On the face of it, the project simply offers resident’s who still feel like they have an awful lot to offer, the opportunity to volunteer in their local communities.
But, as we find out most days over here and across all of our homes, things are thankfully never as straightforward as that. Our core business isn’t product based, it’s people based. At the centre of that core, sits the residents, and as it ripples out, we have their families and loved ones, our staff, and beyond that, our local communities.
So, you take a simple, yet ingenious idea that may or may not have legs, introduce the people angle and that’s when the magic happens. All of a sudden, residents start to get excited by the possibility, their infectious enthusiasm reassures potential community partners and the project starts to take on a life of it’s own.
We read too many articles about older employees being forced into retirement against their wishes. Against a backdrop of social preconception, that once you reach a certain age, you automatically become incompetent and dithery, and the whispers about being ‘put out to pasture’ start.
What we’ve seen since our Work Matters project started, is proof positive that many of these preconceptions are nonsense. We can take examples from any number of our residents, who have flourished during their volunteer work.
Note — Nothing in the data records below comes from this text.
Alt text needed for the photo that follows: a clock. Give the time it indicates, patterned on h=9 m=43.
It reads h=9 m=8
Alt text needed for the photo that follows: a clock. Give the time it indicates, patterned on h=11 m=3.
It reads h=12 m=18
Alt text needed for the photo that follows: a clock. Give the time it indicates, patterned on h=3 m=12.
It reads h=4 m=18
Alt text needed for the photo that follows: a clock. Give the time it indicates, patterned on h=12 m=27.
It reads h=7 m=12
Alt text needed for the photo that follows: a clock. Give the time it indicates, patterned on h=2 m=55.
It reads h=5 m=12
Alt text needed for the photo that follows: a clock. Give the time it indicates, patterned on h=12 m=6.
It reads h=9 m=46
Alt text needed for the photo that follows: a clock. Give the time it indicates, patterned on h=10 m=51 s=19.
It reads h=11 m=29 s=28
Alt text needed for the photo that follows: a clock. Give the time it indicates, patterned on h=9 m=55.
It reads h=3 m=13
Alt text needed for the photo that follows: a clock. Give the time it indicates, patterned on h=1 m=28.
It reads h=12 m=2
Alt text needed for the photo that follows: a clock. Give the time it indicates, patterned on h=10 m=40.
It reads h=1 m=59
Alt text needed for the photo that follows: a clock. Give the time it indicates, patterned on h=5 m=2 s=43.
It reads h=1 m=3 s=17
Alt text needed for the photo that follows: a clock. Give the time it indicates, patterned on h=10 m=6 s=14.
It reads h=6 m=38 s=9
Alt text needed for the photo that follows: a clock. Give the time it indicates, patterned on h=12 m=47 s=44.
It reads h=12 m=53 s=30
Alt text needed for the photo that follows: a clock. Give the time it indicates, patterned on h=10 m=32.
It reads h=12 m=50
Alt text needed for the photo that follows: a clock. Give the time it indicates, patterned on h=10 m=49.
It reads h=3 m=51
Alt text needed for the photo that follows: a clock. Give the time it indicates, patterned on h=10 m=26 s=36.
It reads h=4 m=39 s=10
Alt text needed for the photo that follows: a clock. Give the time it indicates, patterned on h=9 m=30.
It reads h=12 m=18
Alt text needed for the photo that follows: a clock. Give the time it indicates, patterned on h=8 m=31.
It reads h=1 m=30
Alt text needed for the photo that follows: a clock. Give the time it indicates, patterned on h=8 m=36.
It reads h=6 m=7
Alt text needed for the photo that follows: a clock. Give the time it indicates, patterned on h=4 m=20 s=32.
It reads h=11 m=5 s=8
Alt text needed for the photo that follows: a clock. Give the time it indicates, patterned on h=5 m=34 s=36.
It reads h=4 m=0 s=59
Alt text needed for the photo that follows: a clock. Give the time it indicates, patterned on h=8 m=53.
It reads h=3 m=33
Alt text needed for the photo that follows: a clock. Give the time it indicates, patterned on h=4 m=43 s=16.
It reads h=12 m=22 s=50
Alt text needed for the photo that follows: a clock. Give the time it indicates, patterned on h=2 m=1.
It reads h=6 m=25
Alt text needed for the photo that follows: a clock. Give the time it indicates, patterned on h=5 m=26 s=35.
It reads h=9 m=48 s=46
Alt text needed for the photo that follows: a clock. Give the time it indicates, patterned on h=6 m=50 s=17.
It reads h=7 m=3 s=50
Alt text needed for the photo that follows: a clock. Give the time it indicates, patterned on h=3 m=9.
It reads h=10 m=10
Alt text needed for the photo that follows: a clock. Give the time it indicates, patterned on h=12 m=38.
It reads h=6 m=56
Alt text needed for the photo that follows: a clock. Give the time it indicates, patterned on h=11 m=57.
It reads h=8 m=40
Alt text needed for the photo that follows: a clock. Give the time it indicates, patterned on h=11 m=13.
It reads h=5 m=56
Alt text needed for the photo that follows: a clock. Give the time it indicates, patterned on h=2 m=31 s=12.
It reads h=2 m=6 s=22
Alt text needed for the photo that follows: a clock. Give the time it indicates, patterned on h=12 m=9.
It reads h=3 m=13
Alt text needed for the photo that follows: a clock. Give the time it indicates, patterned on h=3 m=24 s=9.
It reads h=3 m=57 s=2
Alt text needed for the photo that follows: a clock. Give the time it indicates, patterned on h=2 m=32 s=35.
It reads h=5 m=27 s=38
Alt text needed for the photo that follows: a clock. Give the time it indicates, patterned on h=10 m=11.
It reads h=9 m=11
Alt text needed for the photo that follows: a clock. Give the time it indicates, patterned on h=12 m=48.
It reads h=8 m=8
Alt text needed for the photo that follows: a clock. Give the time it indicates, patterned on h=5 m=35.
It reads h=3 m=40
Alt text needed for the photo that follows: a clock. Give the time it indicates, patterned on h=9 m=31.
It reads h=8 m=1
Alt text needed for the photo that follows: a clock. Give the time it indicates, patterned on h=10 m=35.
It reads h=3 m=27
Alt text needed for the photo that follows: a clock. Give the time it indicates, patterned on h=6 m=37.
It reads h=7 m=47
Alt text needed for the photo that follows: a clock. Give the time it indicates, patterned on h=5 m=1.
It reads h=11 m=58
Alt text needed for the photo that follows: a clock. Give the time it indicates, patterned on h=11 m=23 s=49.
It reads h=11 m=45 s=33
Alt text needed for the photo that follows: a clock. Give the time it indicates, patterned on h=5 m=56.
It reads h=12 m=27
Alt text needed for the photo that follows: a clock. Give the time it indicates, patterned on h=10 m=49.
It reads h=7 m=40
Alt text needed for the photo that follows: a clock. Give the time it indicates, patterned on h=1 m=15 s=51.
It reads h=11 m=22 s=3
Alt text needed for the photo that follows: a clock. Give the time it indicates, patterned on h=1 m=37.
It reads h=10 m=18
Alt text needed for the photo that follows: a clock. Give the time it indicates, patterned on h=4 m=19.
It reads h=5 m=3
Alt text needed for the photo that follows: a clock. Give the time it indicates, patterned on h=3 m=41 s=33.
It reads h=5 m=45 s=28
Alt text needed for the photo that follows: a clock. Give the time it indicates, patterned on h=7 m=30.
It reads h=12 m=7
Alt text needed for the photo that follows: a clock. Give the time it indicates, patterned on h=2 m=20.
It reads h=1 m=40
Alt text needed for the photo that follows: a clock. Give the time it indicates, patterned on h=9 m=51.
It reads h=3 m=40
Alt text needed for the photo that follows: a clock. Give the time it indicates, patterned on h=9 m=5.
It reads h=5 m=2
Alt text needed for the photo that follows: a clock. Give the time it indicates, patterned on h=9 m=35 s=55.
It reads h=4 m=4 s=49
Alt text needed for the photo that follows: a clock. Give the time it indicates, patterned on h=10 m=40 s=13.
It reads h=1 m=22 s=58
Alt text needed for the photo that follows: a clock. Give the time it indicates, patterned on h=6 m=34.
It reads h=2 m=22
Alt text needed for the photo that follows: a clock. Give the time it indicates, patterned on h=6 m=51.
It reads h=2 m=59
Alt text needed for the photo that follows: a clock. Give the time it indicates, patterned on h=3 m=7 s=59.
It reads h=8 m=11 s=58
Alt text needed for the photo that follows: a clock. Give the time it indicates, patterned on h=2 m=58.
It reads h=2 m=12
Take Jeanette Williamson’s placement. A resident in our Nightingale Hall home, Jeanette worked for years as a pub landlady, but since retirement, and then moving into a care home, she often suffers from anxiety. We suggested our project could find her a placement in a pub, and she jumped at the chance. We partnered her up with the Talbot Hotel and the transformation was almost instant. We witnessed at first hand, the old Jeanette, confident and completely at ease. For Mike, who now oversees the entire Work Matters project, this isn’t an isolated success. When he updates me on the projects progress, these stories keep on coming.
Residents finding a new lease of spirit and purpose, shop owners and pub managers bewildered by the sheer force of nature, when our residents turn up. Changing perceptions one person and one business at a time, seems to be working.
It’s no secret that when older people feel a greater sense of purpose, they remain in better physical and mental health and maintain higher levels of self esteem. Our lifestyle coordinators work tirelessly to design and create programmes across all of our homes, that offer our residents the best possible options.
But Work Matters has shown us that sometimes, residents just want to work again. Maybe it’s for a full day, or maybe just a few hours, but the project has breathed a new lease of life into so many already, it has sent a clear message to all of us and our local communities. For me, the message is loud and clear. Age isn’t and shouldn’t be a barrier.
For an ever aging population, the governments concern isn’t just increasing the age of compulsory retirement, but by how much. What we’ve witnessed over the last few months, shows the glass ceiling has cracks in it. And I for one, will stand side by side any of our residents who want to smash it.